Despite all the coverage, it was impossible for the reader to draw any hard conclusions, given the data that was provided. But more importantly, frankly, who cares? Conversely, it would have been extremely useful for the media to conduct a study of the British railway system both before and after privatization so that the British people could make an informed decision over which system offers the better service. In fact, 58 percent of the British public favors re-nationalization, but a comparative study would give them hard evidence that either supports their position or provides convincing grounds for changing it.

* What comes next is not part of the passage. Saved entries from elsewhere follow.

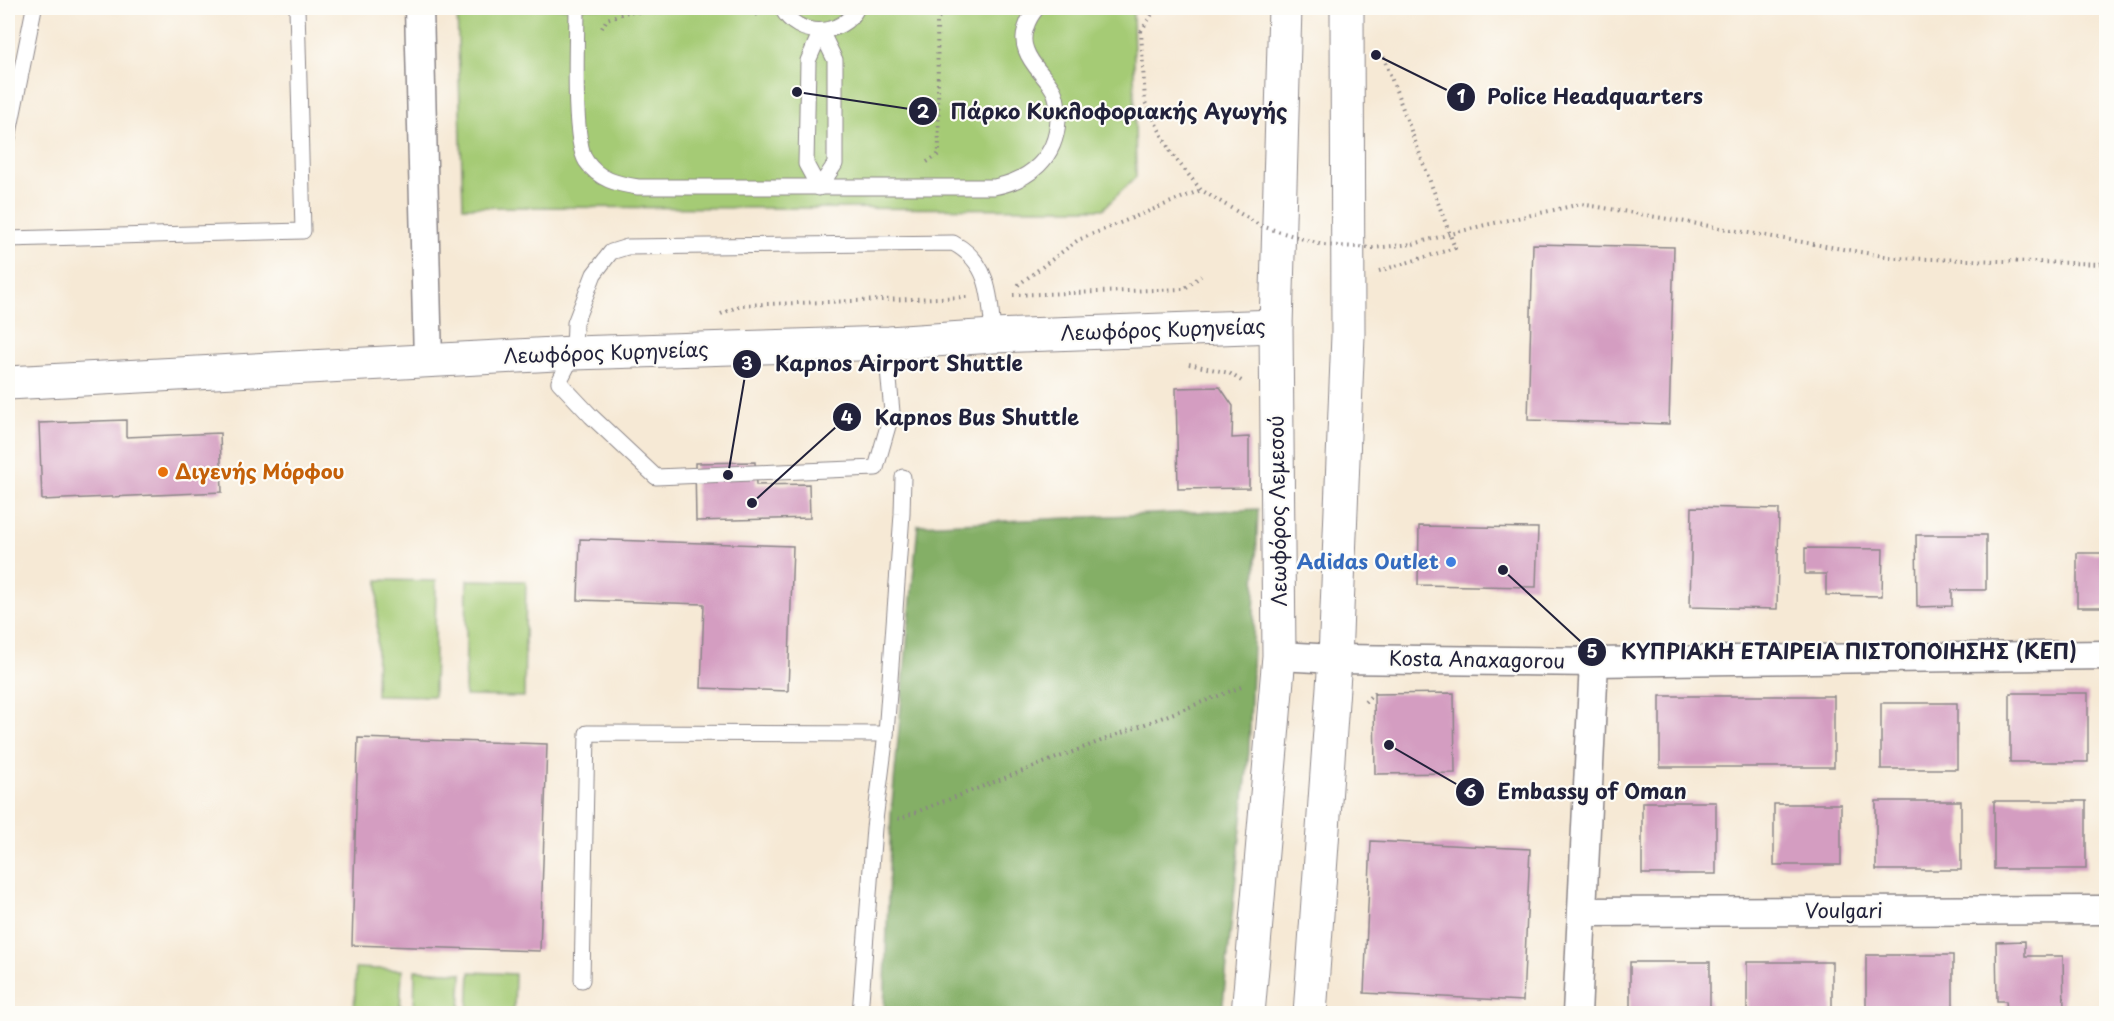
<svg xmlns="http://www.w3.org/2000/svg" width="2114" height="1021" font-family="'Playpen Sans',sans-serif">
<style>
.green{fill:#a5cb75;stroke:#647658;stroke-width:1.5}
.forest{fill:#84af66;stroke:#536850;stroke-width:1.5}
.building{fill:#d49dc1}
.lines{fill:none;stroke-linecap:round;stroke-linejoin:round}
.service-casing{stroke:#8c8688;stroke-width:17}
.minor-casing{stroke:#8c8688;stroke-width:31}
.secondary-casing{stroke:#8c8688;stroke-width:35}
.primary-casing{stroke:#8c8688;stroke-width:35}
.path{stroke:#8c8688;stroke-width:4;stroke-dasharray:1.5 4.5;stroke-linecap:butt}
.service{stroke:#fff;stroke-width:15}
.minor{stroke:#fff;stroke-width:28}
.secondary{stroke:#fff;stroke-width:33}
.primary{stroke:#fff;stroke-width:33}
.path-bridge{stroke:#8c8688;stroke-width:4;stroke-dasharray:1.5 4.5;stroke-linecap:butt}
.food-dot{fill:#e8710a;stroke:#fdfcf7;stroke-width:2}
.shop-dot{fill:#3f7fe0;stroke:#fdfcf7;stroke-width:2}
.labels{text-anchor:middle;stroke-width:4.5;stroke-linejoin:round;paint-order:stroke}
.street-label{font-size:20px;fill:#22223b;stroke:#fdfcf7}
.food-label{font-size:20px;font-weight:bold;fill:#c56008;stroke:#fdfcf7;text-anchor:start}
.shop-label{font-size:20px;font-weight:bold;fill:#366cbe;stroke:#fdfcf7;text-anchor:end}
.leader{fill:none;stroke:#22223b;stroke-width:2}
.callout-dot{fill:#22223b;stroke:#fdfcf7;stroke-width:2}
.mark-label{font-size:18px;text-anchor:middle;font-weight:bold;fill:#fff}
.callout-label{font-size:21px;text-anchor:middle;font-weight:bold;fill:#22223b;stroke:#fdfcf7;stroke-width:4.5;stroke-linejoin:round;paint-order:stroke}
</style>
<rect width="100%" height="100%" fill="#fdfcf7"/>
<filter id="ink" filterUnits="userSpaceOnUse"><feTurbulence type="fractalNoise" baseFrequency=".0167" numOctaves="2"/><feDisplacementMap in="SourceGraphic" scale="12" xChannelSelector="R" yChannelSelector="G"/><feConvolveMatrix kernelMatrix="1 2 1 2 8 2 1 2 1" color-interpolation-filters="sRGB"/></filter>
<filter id="wash" filterUnits="userSpaceOnUse"><feTurbulence type="fractalNoise" baseFrequency=".008" numOctaves="4" result="noise"/><feDisplacementMap in="SourceGraphic" scale="24" xChannelSelector="R" yChannelSelector="G"/><feGaussianBlur stdDeviation="1.35" result="paint"/><feColorMatrix in="noise" values="0 0 0 0 0 0 0 0 0 0 0 0 0 0 0 0 0 1.4 0 .05"/><feComposite in="paint" operator="in"/></filter>
<g filter="url(#wash)">
<rect width="100%" height="100%" fill="#f6e9d5"/>
<g class="green">
<path d="M 457,8 L 1133,8 L 1136,177 L 1103,209 L 463,207 Z"/>
<path d="M 378,580 L 436,581 L 434,696 L 376,695 Z"/>
<path d="M 467,580 L 526,581 L 524,697 L 465,696 Z"/>
<path d="M 356,968 L 402,970 L 400,1013 L 354,1013 Z"/>
<path d="M 415,970 L 462,973 L 460,1013 L 414,1013 Z"/>
<path d="M 470,972 L 515,974 L 514,1013 L 468,1013 Z"/>
</g>
<path class="forest" d="M 1258,509 L 1249,751 L 1222,1013 L 884,1013 L 891,814 L 918,525 Z"/>
<g id="blocks">
<g class="building">
<path d="M 1533,244 L 1674,247 L 1669,424 L 1528,420 Z"/>
<path d="M 1220,387 L 1233,406 L 1232,438 L 1249,437 L 1249,488 L 1178,489 L 1176,388 Z"/>
<path d="M 126,420 L 126,437 L 220,433 L 222,492 L 42,500 L 39,423 Z"/>
<path d="M 755,462 L 756,485 L 809,484 L 810,518 L 696,521 L 695,463 Z"/>
<path d="M 1692,507 L 1779,509 L 1777,609 L 1690,607 Z"/>
<path d="M 1419,526 L 1538,528 L 1536,587 L 1418,585 Z"/>
<path d="M 1916,535 L 1986,535 L 1986,590 L 1952,590 L 1952,606 L 1917,607 Z"/>
<path d="M 580,539 L 793,546 L 788,691 L 701,688 L 704,604 L 578,600 Z"/>
<path d="M 1805,548 L 1883,549 L 1882,596 L 1826,595 L 1826,574 L 1805,574 Z"/>
<rect x="2077" y="553" width="29" height="54"/>
<path d="M 1454,693 L 1455,773 L 1375,774 L 1374,694 Z"/>
<rect x="2010" y="693" width="78" height="69"/>
<rect x="1660" y="696" width="174" height="71"/>
<rect x="1881" y="703" width="76" height="66"/>
<path d="M 358,738 L 547,744 L 540,951 L 352,945 Z"/>
<rect x="1876" y="801" width="85" height="69"/>
<rect x="1994" y="801" width="92" height="68"/>
<rect x="1642" y="802" width="74" height="72"/>
<rect x="1774" y="804" width="67" height="61"/>
<path d="M 1371,841 L 1530,849 L 1523,1001 L 1364,993 Z"/>
<path d="M 2025,941 L 2025,956 L 2063,956 L 2064,1012 L 2007,1012 L 2006,1001 L 1997,1001 L 1996,942 Z"/>
<rect x="1866" y="955" width="87" height="59"/>
<rect x="2104" y="960" width="2" height="54"/>
<rect x="1630" y="962" width="80" height="52"/>
<rect x="1747" y="962" width="85" height="52"/>
</g>
</g>
</g>
<g filter="url(#ink)">
<use href="#blocks" fill-opacity="0" stroke="#8c8688" stroke-width="1.5"/>
<g class="lines">
<g class="service-casing">
<g id="service">
<path d="M 577,8 C 577,38 572,139 586,161 C 599,180 617,184 638,187 L 994,187 C 1030,180 1056,158 1058,120 C 1058,109 1058,97 1052,88 C 1044,75 1031,65 1026,50 C 1020,36 1028,18 1037,8"/>
<path d="M 782,8 C 797,39 842,37 857,8"/>
<path d="M 821,31 L 835,60 L 835,164 L 819,188 L 806,164 L 808,61 Z"/>
<path d="M 8,138 L 34,8"/>
<path d="M 8,239 L 303,231 L 297,8"/>
<path d="M 889,343 L 888,369 L 892,412 L 876,468 L 656,477 L 591,416 L 559,382 L 574,353 L 575,323 L 594,274 L 611,252 L 627,247 L 953,243 C 991,263 990,299 993,336"/>
<path d="M 582,980 L 587,733 L 886,734 L 902,514 L 903,477"/>
<path d="M 860,1014 L 874,828 L 886,734"/>
</g>
</g>
<g class="minor-casing">
<g id="minor">
<path d="M 419,8 L 428,361"/>
<path d="M 1279,656 L 1335,659 L 1594,662 L 2106,655"/>
<path d="M 1582,912 L 2106,910"/>
<path d="M 1577,1014 L 1594,662"/>
</g>
</g>
<g class="secondary-casing">
<path id="secondary" d="M 8,383 L 574,353 L 889,343 L 993,336 L 1276,326"/>
</g>
<g class="primary-casing">
<g id="primary">
<path d="M 1248,1014 L 1279,656 L 1276,326 L 1285,8"/>
<path d="M 1310,1014 L 1335,659 L 1348,335 L 1347,8"/>
</g>
</g>
<g class="path">
<path d="M 602,28 L 607,19 L 627,12 L 753,12 L 758,15"/>
<path d="M 1141,31 L 1156,8"/>
<path d="M 927,162 L 939,154 L 937,22 L 942,8"/>
<path d="M 1413,244 L 1481,226 L 1581,204 L 1895,258 L 2106,264"/>
<path d="M 1379,271 L 1455,248 L 1382,53"/>
<path d="M 1018,285 L 1078,240 L 1201,190"/>
<path d="M 1013,295 L 1184,289 L 1201,276"/>
<path d="M 721,314 L 741,305 L 967,297"/>
<path d="M 1189,364 L 1229,373 L 1243,382"/>
<path d="M 1365,702 L 1377,690"/>
<path d="M 898,819 L 1244,686"/>
</g>
<use href="#service" class="service"/>
<use href="#minor" class="minor"/>
<use href="#secondary" class="secondary"/>
<use href="#primary" class="primary"/>
<path class="path-bridge" d="M 1141,31 L 1145,102 L 1171,153 L 1201,190 L 1261,226 L 1323,245 L 1373,248 L 1413,244"/>
</g>
</g>
<circle class="food-dot" cx="163" cy="472" r="6"/>
<circle class="shop-dot" cx="1451" cy="562" r="6"/>
<g class="labels">
<g class="street-label">
<text transform="translate(1163 330) rotate(-2)" y="7">Λεωφόρος Κυρηνείας</text>
<text transform="translate(606 353) rotate(-2)" y="7">Λεωφόρος Κυρηνείας</text>
<text transform="translate(1278 511) rotate(-91)" y="7">Λεωφόρος Λεμεσού</text>
<text transform="translate(1477 660) rotate(1)" y="7">Kosta Anaxagorou</text>
<text x="1844" y="918">Voulgari</text>
</g>
<g class="food-label">
<text x="175" y="479">Διγενής Μόρφου</text>
</g>
<g class="shop-label">
<text x="1439" y="569">Adidas Outlet</text>
</g>
</g>
<path class="leader" d="M1376 55L1461 97M797 92L923 111M728 475L747 364M752 503L847 417M1503 570L1592 652M1389 745L1470 792"/>
<g class="callout-dot">
<circle cx="1376" cy="55" r="6"/>
<circle cx="797" cy="92" r="6"/>
<circle cx="728" cy="475" r="6"/>
<circle cx="752" cy="503" r="6"/>
<circle cx="1503" cy="570" r="6"/>
<circle cx="1389" cy="745" r="6"/>
<circle cx="1461" cy="97" r="15"/>
<circle cx="923" cy="111" r="15"/>
<circle cx="747" cy="364" r="15"/>
<circle cx="847" cy="417" r="15"/>
<circle cx="1592" cy="652" r="15"/>
<circle cx="1470" cy="792" r="15"/>
</g>
<g class="mark-label">
<text x="1461" y="103">1</text>
<text x="923" y="118">2</text>
<text x="747" y="370">3</text>
<text x="847" y="424">4</text>
<text x="1592" y="658">5</text>
<text x="1470" y="798">6</text>
</g>
<g class="callout-label">
<text x="1595" y="104">Police Headquarters</text>
<text x="1119" y="119">Πάρκο Κυκλοφοριακής Αγωγής</text>
<text x="899" y="371">Kapnos Airport Shuttle</text>
<text x="977" y="425">Kapnos Bus Shuttle</text>
<text x="1849" y="659">ΚΥΠΡΙΑΚΗ ΕΤΑΙΡΕΙΑ ΠΙΣΤΟΠΟΙΗΣΗΣ (ΚΕΠ)</text>
<text x="1592" y="799">Embassy of Oman</text>
</g>
<rect width="2114" height="1021" fill="none" stroke="#fdfcf7" stroke-width="30"/>
</svg>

During his recent campaign for leadership of the Labour Party, Jeremy Corbyn was repeatedly vilified by his opponents. The media dutifully and uncritically reported the attacks and seldom gave space for Corbyn’s responses. The coverage was so bad that 51 percent of the British public said the media were biased against Corbyn. Even worse, researchers at the London School of Economics conducted a study that found 75 percent of the press reports “misrepresents” Corbyn.
The New York Times coverage of the Hillary Clinton/Bernie Sanders primary did not sink to the depths of depravity as the British press coverage of Corbyn. But The Times had its own way of spinning the information to favor Clinton. Her successes were prominently displayed on the front page; Sanders were buried in the back pages. Initially, The Times treated Sanders as a fringe candidate, showing how much the paper is out of touch with ordinary people. And The Times went out of its way to find economists who would disparage Sanders’ platform while ignoring those that supported him.
There should be no surprise that the mainstream media have little interest in giving socialists, or even social democrats, a fair hearing, nor do they have much interest in conducting the kind of investigative journalism that might support the superiority of nationalized industries. The private corporate media have their own interests to defend.
Next time The New York Times chooses to deride ordinary people, it would do well to look in the mirror. Its dark conclusions are only a dim reflection of itself. And although majority rule might be messy, it is superior to the minority rule of self-appointed “elites.”